Calculating compliance: Only the sustainable portion counts
Only the sustainable portion of a product counts towards credit compliance. This is a major departure from LEED 2009, which counted the total cost of a product towards compliance if at least one approved sustainability criterion was met.
For example, if you purchased a product for $100 that contains 40% post-consumer recycled content, the value that contributes to earning the credit drops from $100 under LEED 2009 to $40 under LEED v4.
But, the minimum thresholds previously associated with several sustainability criteria have been removed, which may benefit your project.
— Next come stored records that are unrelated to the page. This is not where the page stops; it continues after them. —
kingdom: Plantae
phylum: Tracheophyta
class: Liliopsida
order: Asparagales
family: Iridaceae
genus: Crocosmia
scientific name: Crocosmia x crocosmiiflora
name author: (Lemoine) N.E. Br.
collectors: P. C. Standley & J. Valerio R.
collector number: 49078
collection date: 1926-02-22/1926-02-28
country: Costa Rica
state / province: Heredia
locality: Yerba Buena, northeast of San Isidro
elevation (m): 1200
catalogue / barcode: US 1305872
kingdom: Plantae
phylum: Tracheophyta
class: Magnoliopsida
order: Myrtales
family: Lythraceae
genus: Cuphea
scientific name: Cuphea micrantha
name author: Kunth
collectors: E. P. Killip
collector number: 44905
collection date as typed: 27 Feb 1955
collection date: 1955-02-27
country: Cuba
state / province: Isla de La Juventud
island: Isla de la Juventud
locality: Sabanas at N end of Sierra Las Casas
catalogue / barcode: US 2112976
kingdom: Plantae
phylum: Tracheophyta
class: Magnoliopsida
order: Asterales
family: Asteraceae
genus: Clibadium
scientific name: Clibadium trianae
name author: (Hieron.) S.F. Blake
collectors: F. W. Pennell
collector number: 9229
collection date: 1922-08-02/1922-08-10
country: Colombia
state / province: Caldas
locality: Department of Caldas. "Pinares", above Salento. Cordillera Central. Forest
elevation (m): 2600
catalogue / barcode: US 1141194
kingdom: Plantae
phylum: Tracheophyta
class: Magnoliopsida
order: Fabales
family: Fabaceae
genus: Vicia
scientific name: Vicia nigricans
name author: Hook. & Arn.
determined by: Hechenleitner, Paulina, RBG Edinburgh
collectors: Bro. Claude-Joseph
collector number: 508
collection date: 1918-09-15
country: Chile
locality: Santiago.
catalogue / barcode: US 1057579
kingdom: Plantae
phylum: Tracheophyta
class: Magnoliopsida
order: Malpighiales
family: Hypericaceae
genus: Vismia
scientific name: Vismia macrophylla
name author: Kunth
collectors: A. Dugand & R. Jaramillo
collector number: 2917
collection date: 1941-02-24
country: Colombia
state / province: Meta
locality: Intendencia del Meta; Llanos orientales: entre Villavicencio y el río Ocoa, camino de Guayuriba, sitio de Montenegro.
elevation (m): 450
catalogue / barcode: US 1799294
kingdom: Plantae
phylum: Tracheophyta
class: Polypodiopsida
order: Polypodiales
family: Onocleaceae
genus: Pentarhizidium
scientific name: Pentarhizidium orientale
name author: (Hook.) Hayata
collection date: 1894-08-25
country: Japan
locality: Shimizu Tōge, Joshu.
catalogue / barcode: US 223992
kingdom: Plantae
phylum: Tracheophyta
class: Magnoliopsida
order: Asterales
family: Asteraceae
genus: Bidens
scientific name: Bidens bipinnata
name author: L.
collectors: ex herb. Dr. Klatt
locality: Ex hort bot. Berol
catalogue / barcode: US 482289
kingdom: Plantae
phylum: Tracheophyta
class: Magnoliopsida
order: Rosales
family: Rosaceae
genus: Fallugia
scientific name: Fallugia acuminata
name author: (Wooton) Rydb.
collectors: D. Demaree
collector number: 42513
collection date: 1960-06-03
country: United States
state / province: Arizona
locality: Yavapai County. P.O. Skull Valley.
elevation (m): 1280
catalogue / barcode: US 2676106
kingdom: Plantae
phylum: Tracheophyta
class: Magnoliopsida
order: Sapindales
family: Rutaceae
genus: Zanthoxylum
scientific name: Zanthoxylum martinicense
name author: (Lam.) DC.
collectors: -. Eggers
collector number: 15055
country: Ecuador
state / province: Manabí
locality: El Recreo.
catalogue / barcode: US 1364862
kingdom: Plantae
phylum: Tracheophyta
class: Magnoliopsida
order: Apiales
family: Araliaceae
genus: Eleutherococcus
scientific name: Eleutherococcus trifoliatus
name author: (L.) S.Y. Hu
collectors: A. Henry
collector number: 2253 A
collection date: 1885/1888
For example, if you purchased a product for $1,000 that includes 60% material salvaged off-site, the value that contributes to earning the credit under LEED v4 is $600. Under LEED 2009, the product contributes $0 because it does not meet the minimum threshold of 70% salvaged material.
This new approach to calculating compliance rewards teams for purchasing products that contain higher proportions of sustainable materials or that meet multiple sustainability criteria.
USGBC has created a calculator to help teams track purchases, the sustainability criteria met, and the contribution to credit compliance. This calculator is posted in the Resources tab.
Be diligent with product documentation
The documentation requirements vary depending on the sustainability criterion. Documentation must be submitted for 100% of the following products: wood products, bio-based materials, GreenScreen v1.2 Benchmark, Cradle to Cradle certification, and REACH Optimization. See Option 1 & Option 2, Step 5 under the Step-By-Step Guidance section of the Reference Guide for additional information.
Readiness Review Questions
- Is there a process in place for tracking purchases made for all renovations and routine facility maintenance? Remember that there is no minimum scope of work in this LEED v4 credit; all materials used to maintain the building are covered by this credit, such as paint for touch-ups.
- Have certain products already been internally mandated by the project for design consistency for future additions or alterations? If they don’t meet the sustainability criteria, can alternatives to these products be used?
- Can existing product tracking processes be reconfigured to track environmental qualities required by this credit? Or does such a system need to be created?
- Who is responsible for purchasing these types of materials? If applicable, how can a tracking system address multiple purchasing entities, including contractors, subcontractors, and operations staff?
- What are the project’s potential barriers to sustainable FMR purchasing?
- How can you involve your vendors in supporting your sustainable purchasing goals?
- How can you involve your tenants in supporting your goals?